:: Objective 1 ::
Arrange the records as a Markdown table with the columns Row and Entry, covering the stretch from the line containing "genus: Tulipa" through the end of the records. Number each row and leave out blank lines.

:: Source ::
-- Begin --

For a complicated geopolitical hornet’s nest, it all sounds so simple that the British, and before them all the other great empires, are to be blamed. But that’s the problem. Dismissing it by saying it’s too simple is only getting, us, the foreign interlopers off the hook. Giving us a reason not to think about it. ‘It’s their problem. Don’t blame us.’ Who would question that? You see, we don’t like to think badly about ourselves, so we don’t.

Power is a fascinating question. No one likes to think of one’s own culture as anything but acting for the right. How else do we believe in ourselves as moral beings. The curiosity is that we who are defined by and benefit by our privileged status as developed nations in the world are in this very position of privilege for one overarching reason. It’s not because our forebears were noble people. It’s because our forebears were good at what they did: they were more brutal, more aggressive, shrewd, lying and lucky than anyone else.

The decisive Battle of the Boyne or the Battle of Waterloo or D Day could have been losses, not victories and the West would be quite different. Britain might have a Catholic national church and the British be Spanish speakers. We are what we are because, in the conceit of the victor, the noble military leaders, held to higher virtue, are seen to be more righteous in overcoming the demon enemy. Actually they were just better at killing, craftier at exploiting weaker nations, aggressive at adding plunder to fill the museums and banks with great riches, indifferent to the genocide in their wake.

Our lives are the consequence of not the most righteous of victors as our stories depict, but our superior position in the world is due to the most calculating, deceptive, wily, and yes, maliciously, brutally successful of combatants, our leaders. And the darker side for all of us is that it’s not the elite who actually kill; the elite of the champion civilization are not better killers than their enemies but so much better at conniving their citizenship, ordinary people, to enthusiastically rally behind the cause, to join the fight, to be so ruthless, brutal in battle, convinced killers.

This is not what we want to believe. Not what we want to think about. In fact by now you may be tired of hearing all this about ourselves. Why would we? How could we sleep? We more readily believe how much the fight to the victor is a moral victory of truth and right.

Consider the development of the Christian church. I am born a Christian and an Anglican. Why does my particular church exist? In the first centuries of the common era, there were many sects following the teachings of John the Baptist and Jesus. The gnostics, for example, did not distinguish between the men and women for authority or leading worship. In fact, the presider of worship changed regularly. They held to more ambiguous statements of belief, allowing for uncertainty and mystery. Gnosticism did not survive. There are other early century renderings of Christian faith such as Montanism, Marcionism, Aranism which we deem heretical, not of the true faith, but were equally an expression of Christianity and subscribed to by many adherents in the early centuries of the faith. But only one of them emerged victorious over the others.

So how did the one true faith emerge. There were lots of battles in the streets, gangs of thugs really, fighting for their version of faith. The winning view of faith turns out to be successful for its simplicity and concreteness. That’s where Gnosticism lost out. Orthodox Christianity made it easy to belong, be a member: profess a simple statement of faith and be baptized. The form of the early church that won out in the end -got to call all the other expressions of faith heretical- had an aggressive and highly politicized champion, Athanasius, among others, who was better at the game than his rivals. One version of Christianity won out because it effectively eliminated the others. Ah. But there is one truth, convinced as we are because we want to be in the company of truth, want to feel our lives worthy, and so we do believe, yes, there is one truth, well, the one that won when we actually think about it.

-- End --

:: Supplied information ::
-- Begin --

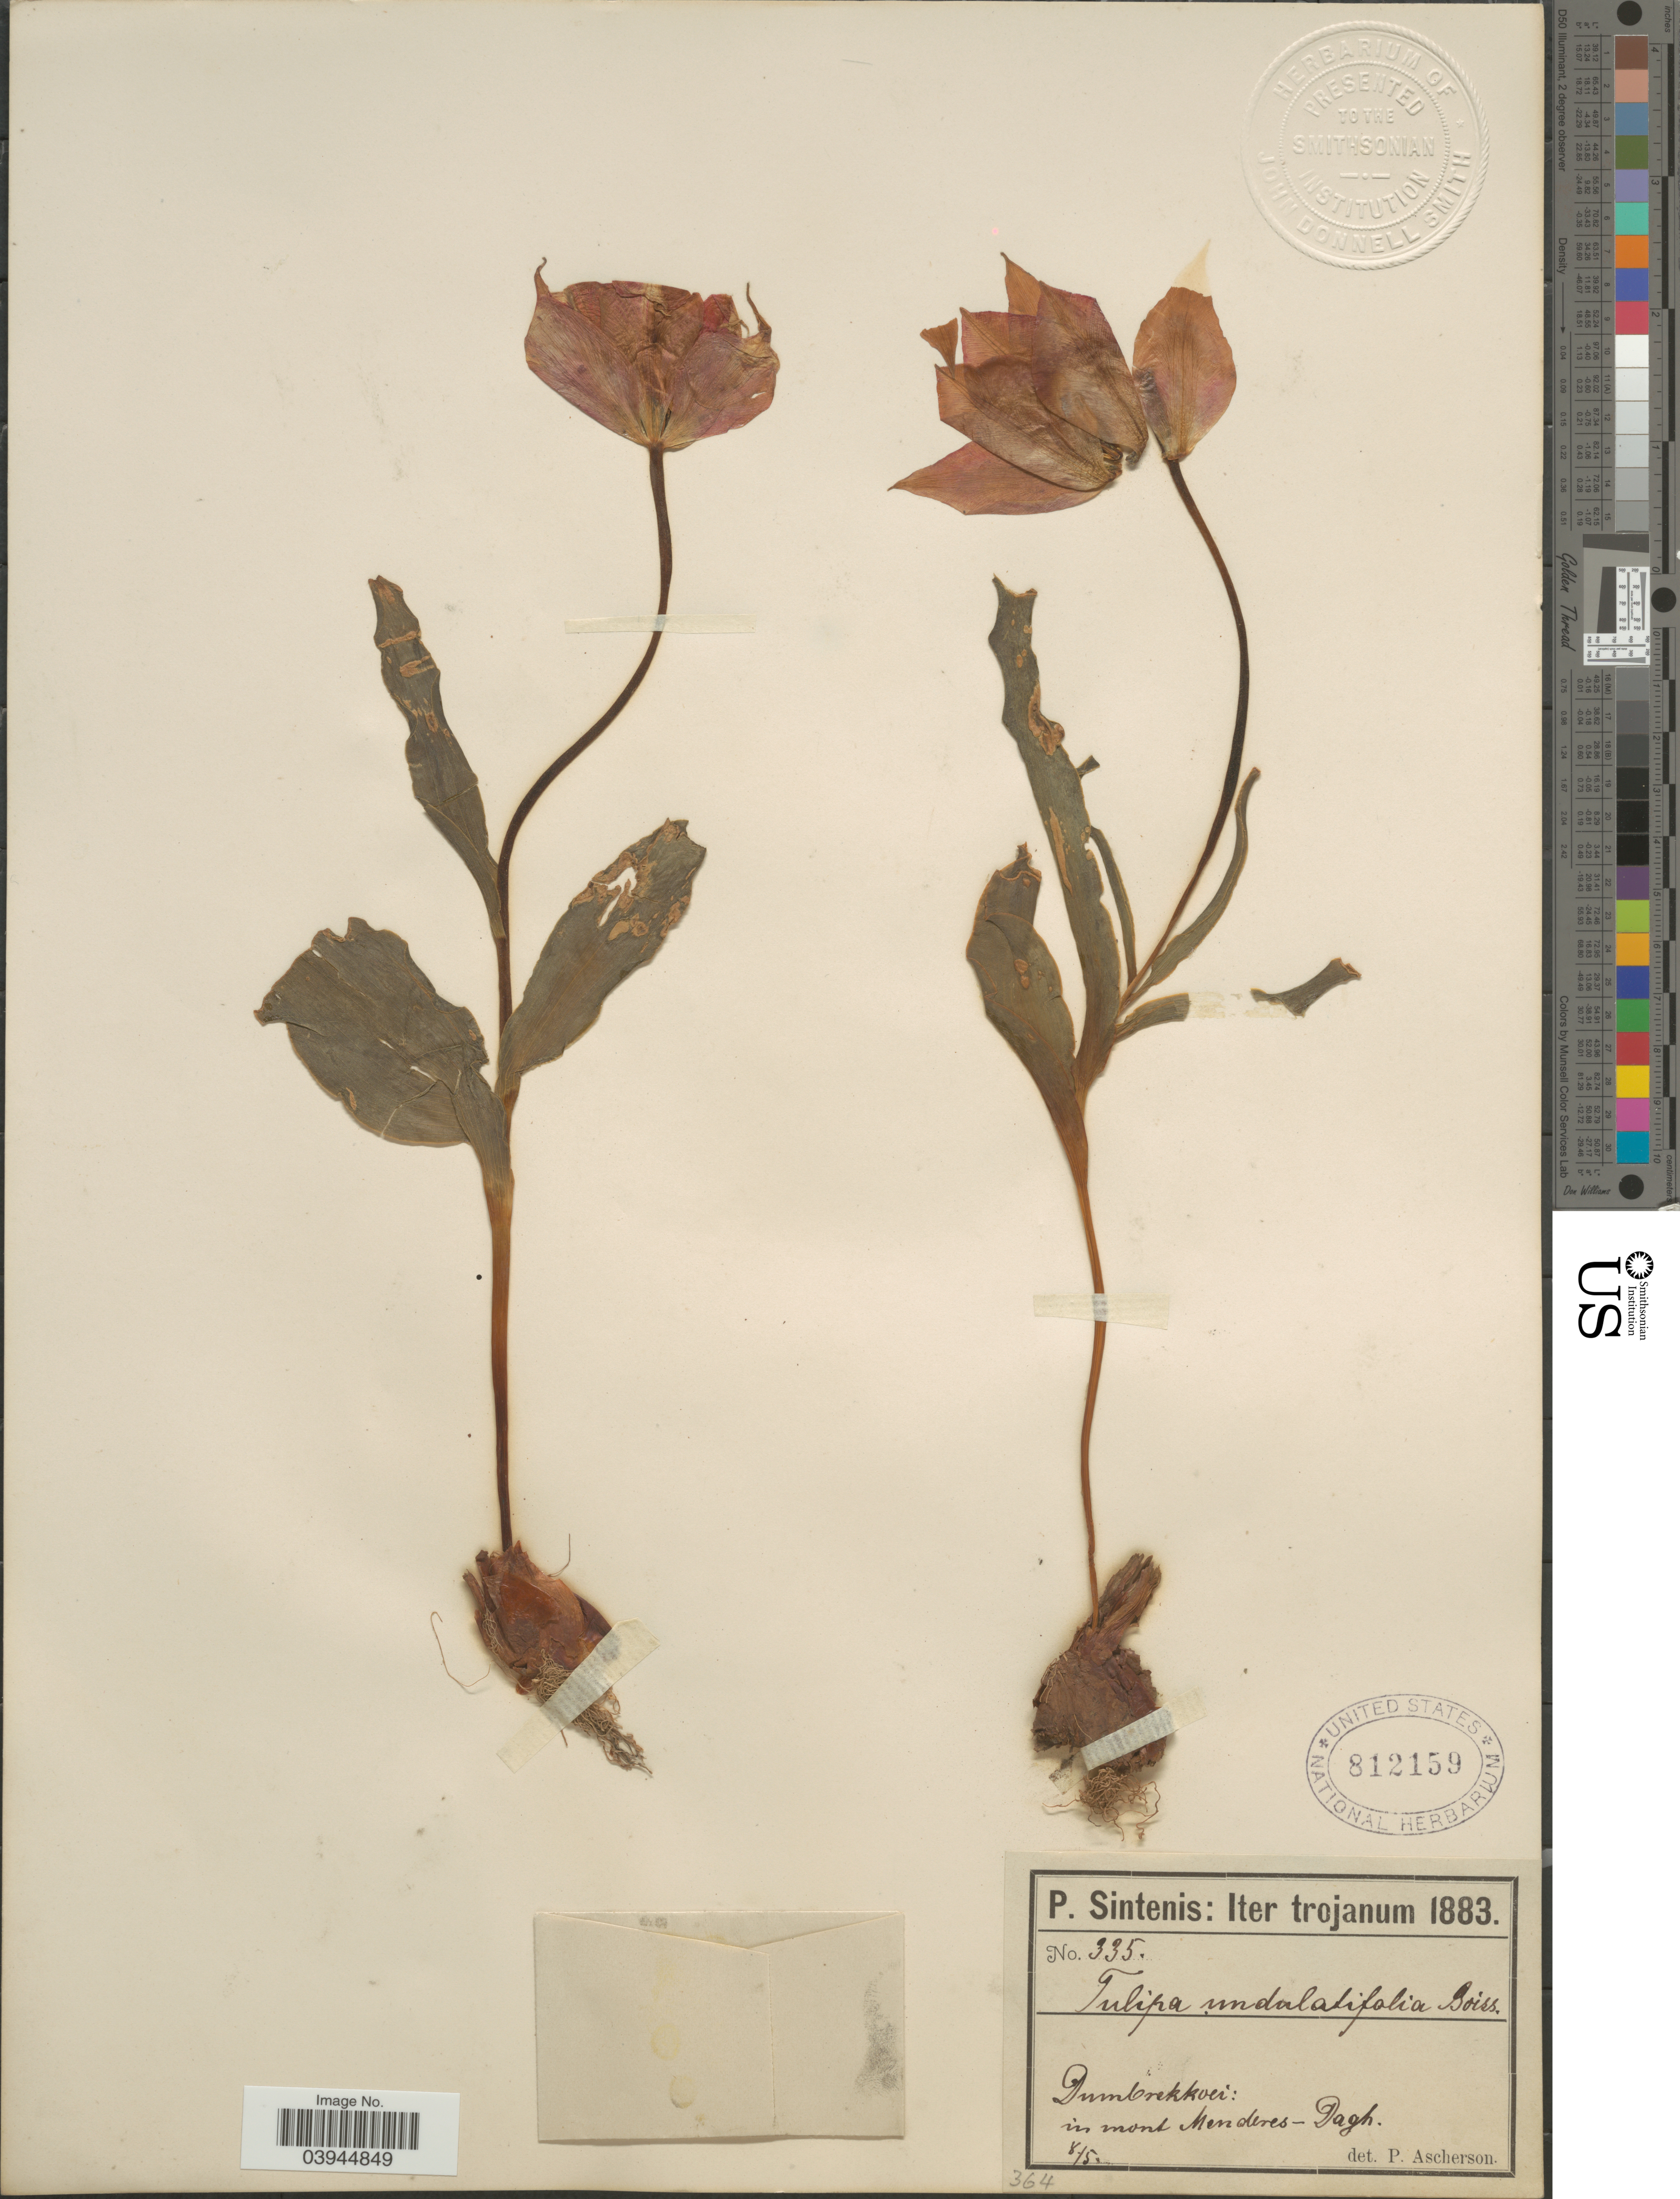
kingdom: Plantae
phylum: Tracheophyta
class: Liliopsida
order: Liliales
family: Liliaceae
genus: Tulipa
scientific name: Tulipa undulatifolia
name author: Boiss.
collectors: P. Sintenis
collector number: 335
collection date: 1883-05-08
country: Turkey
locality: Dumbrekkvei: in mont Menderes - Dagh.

-- End --

:: Objective 2 ::
In the essay on power and victors, who is named as the aggressive and highly politicized champion of the form of the early church that won out?

:: Expected answer 1 ::
| Row | Entry |
|---|---|
| 1 | genus: Tulipa |
| 2 | scientific name: Tulipa undulatifolia |
| 3 | name author: Boiss. |
| 4 | collectors: P. Sintenis |
| 5 | collector number: 335 |
| 6 | collection date: 1883-05-08 |
| 7 | country: Turkey |
| 8 | locality: Dumbrekkvei: in mont Menderes - Dagh. |

:: Expected answer 2 ::
Athanasius, among others.